### Provided data
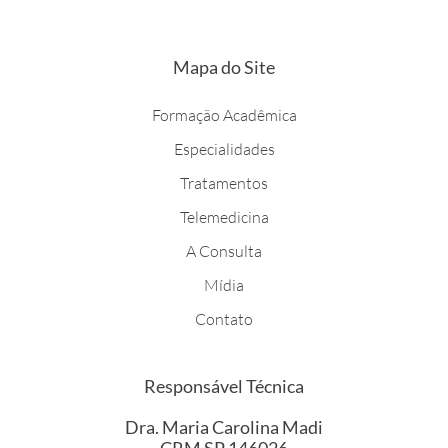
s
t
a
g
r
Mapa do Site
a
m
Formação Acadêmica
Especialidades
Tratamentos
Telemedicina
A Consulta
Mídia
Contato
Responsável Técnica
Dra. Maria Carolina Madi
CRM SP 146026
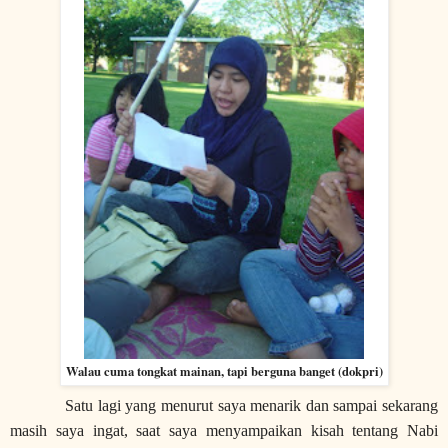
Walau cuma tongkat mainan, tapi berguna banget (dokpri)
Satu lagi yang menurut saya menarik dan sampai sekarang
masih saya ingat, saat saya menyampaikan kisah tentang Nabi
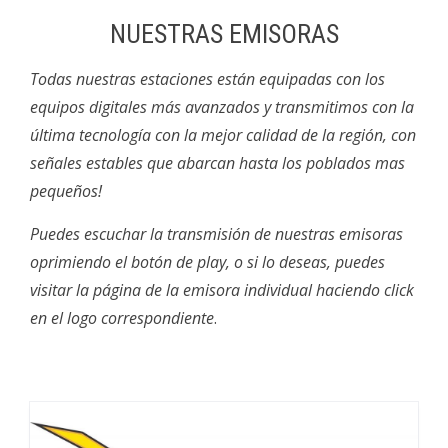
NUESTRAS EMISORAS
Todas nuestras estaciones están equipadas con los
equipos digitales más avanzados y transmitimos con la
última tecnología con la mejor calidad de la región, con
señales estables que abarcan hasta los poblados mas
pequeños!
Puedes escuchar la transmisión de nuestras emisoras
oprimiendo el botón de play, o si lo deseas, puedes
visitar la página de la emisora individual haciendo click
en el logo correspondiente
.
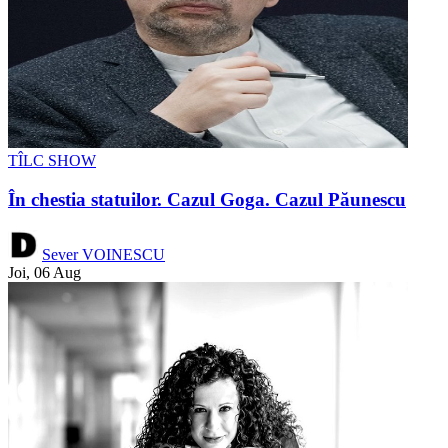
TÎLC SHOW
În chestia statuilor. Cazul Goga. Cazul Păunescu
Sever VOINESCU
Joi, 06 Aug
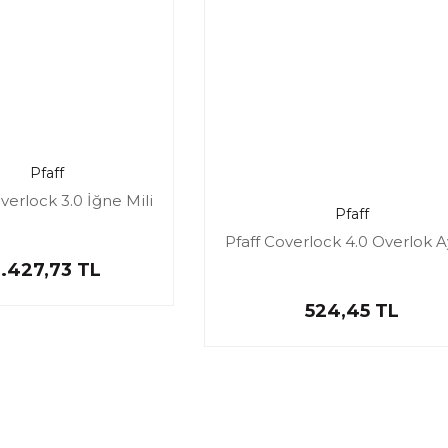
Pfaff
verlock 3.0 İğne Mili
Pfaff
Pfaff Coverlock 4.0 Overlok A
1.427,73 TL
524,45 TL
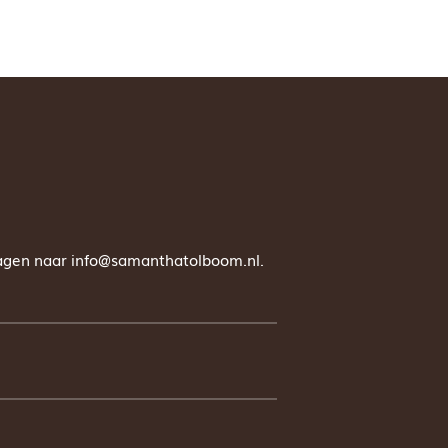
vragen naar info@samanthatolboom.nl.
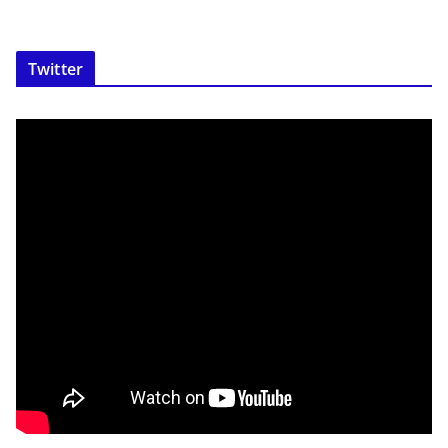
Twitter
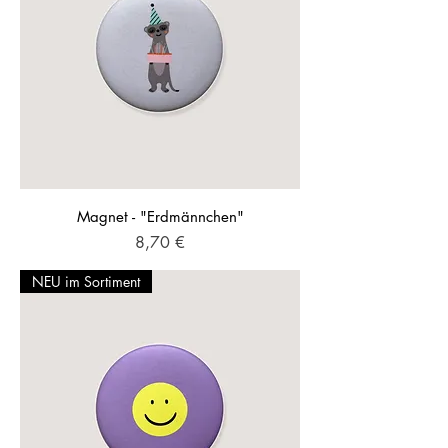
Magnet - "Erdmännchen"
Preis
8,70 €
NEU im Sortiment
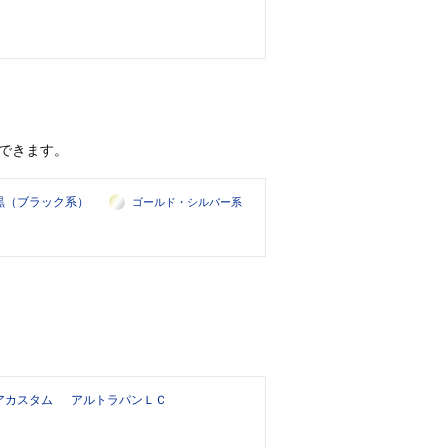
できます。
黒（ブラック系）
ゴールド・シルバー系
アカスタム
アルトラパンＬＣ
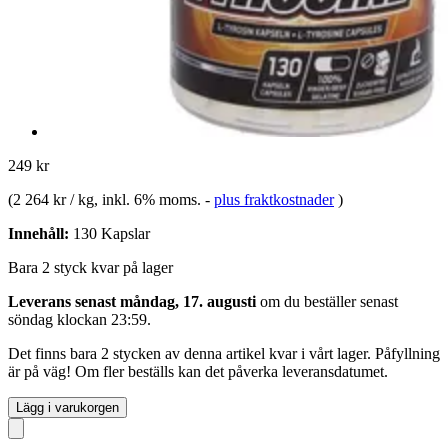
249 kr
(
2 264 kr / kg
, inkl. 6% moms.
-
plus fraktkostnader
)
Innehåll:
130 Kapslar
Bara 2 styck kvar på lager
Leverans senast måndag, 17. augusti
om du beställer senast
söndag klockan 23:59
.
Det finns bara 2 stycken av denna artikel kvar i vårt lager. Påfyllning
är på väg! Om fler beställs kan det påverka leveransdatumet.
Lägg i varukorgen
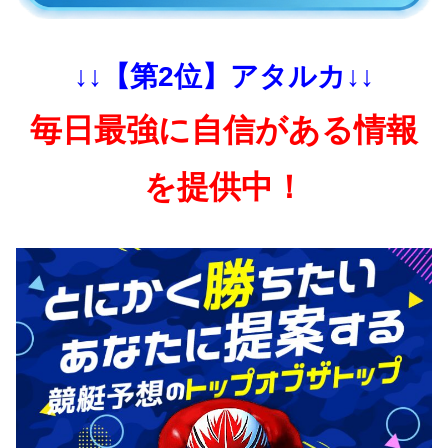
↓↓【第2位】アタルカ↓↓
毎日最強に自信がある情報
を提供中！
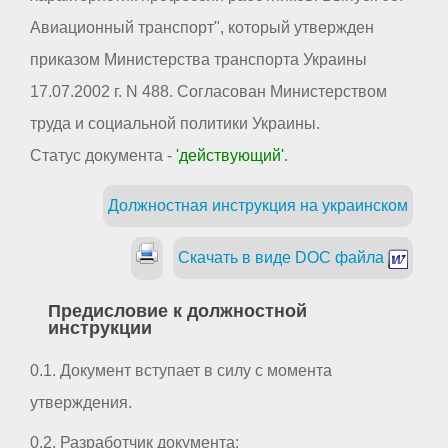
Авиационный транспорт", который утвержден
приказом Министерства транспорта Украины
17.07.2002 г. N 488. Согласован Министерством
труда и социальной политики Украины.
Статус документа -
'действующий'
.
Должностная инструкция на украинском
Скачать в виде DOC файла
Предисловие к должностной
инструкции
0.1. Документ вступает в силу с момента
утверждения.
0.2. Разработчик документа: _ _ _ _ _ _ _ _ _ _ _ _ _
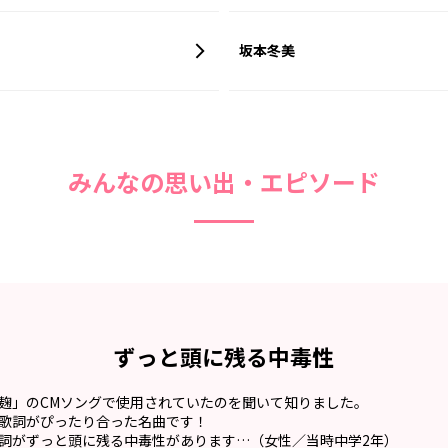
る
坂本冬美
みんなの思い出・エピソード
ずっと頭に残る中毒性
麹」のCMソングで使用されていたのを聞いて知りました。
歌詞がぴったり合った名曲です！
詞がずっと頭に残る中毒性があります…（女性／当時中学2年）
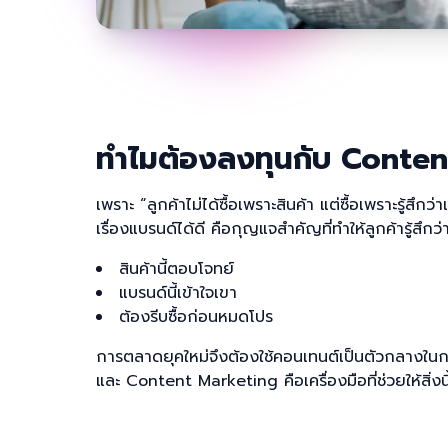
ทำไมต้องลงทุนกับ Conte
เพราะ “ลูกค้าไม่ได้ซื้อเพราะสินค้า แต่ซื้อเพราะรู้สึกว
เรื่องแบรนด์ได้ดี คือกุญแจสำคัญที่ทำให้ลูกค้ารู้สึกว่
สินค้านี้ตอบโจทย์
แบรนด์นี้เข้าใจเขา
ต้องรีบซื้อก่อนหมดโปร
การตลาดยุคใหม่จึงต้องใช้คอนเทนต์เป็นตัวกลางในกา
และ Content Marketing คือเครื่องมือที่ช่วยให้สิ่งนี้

### What to produce
Rewrite the text of all the records with every instance of "Pfaff" swapped for "Janome" and everything else left unchanged. Leave the pictures out of the answer.

### Output of the exercise
s
t
a
g
r
Mapa do Site
a
m
Formação Acadêmica
Especialidades
Tratamentos
Telemedicina
A Consulta
Mídia
Contato
Responsável Técnica
Dra. Maria Carolina Madi
CRM SP 146026
Walau cuma tongkat mainan, tapi berguna banget (dokpri)
Satu lagi yang menurut saya menarik dan sampai sekarang
masih saya ingat, saat saya menyampaikan kisah tentang Nabi
NUESTRAS EMISORAS
Todas nuestras estaciones están equipadas con los
equipos digitales más avanzados y transmitimos con la
última tecnología con la mejor calidad de la región, con
señales estables que abarcan hasta los poblados mas
pequeños!
Puedes escuchar la transmisión de nuestras emisoras
oprimiendo el botón de play, o si lo deseas, puedes
visitar la página de la emisora individual haciendo click
en el logo correspondiente
.
TÎLC SHOW
În chestia statuilor. Cazul Goga. Cazul Păunescu
Sever VOINESCU
Joi, 06 Aug
Janome
verlock 3.0 İğne Mili
Janome
Janome Coverlock 4.0 Overlok A
1.427,73 TL
524,45 TL
vragen naar info@samanthatolboom.nl.
Twitter
Magnet - "Erdmännchen"
Preis
8,70 €
NEU im Sortiment
できます。
黒（ブラック系）
ゴールド・シルバー系
アカスタム
アルトラパンＬＣ
249 kr
(
2 264 kr / kg
, inkl. 6% moms.
-
plus fraktkostnader
)
Innehåll:
130 Kapslar
Bara 2 styck kvar på lager
Leverans senast måndag, 17. augusti
om du beställer senast
söndag klockan 23:59
.
Det finns bara 2 stycken av denna artikel kvar i vårt lager. Påfyllning
är på väg! Om fler beställs kan det påverka leveransdatumet.
Lägg i varukorgen
↓↓【第2位】アタルカ↓↓
毎日最強に自信がある情報
を提供中！
Авиационный транспорт", который утвержден
приказом Министерства транспорта Украины
17.07.2002 г. N 488. Согласован Министерством
труда и социальной политики Украины.
Статус документа -
'действующий'
.
Должностная инструкция на украинском
Скачать в виде DOC файла
Предисловие к должностной
инструкции
0.1. Документ вступает в силу с момента
утверждения.
0.2. Разработчик документа: _ _ _ _ _ _ _ _ _ _ _ _ _
る
坂本冬美
みんなの思い出・エピソード
ずっと頭に残る中毒性
麹」のCMソングで使用されていたのを聞いて知りました。
歌詞がぴったり合った名曲です！
詞がずっと頭に残る中毒性があります…（女性／当時中学2年）
ทำไมต้องลงทุนกับ Conte
เพราะ “ลูกค้าไม่ได้ซื้อเพราะสินค้า แต่ซื้อเพราะรู้สึกว
เรื่องแบรนด์ได้ดี คือกุญแจสำคัญที่ทำให้ลูกค้ารู้สึกว่
สินค้านี้ตอบโจทย์
แบรนด์นี้เข้าใจเขา
ต้องรีบซื้อก่อนหมดโปร
การตลาดยุคใหม่จึงต้องใช้คอนเทนต์เป็นตัวกลางในกา
และ Content Marketing คือเครื่องมือที่ช่วยให้สิ่งนี้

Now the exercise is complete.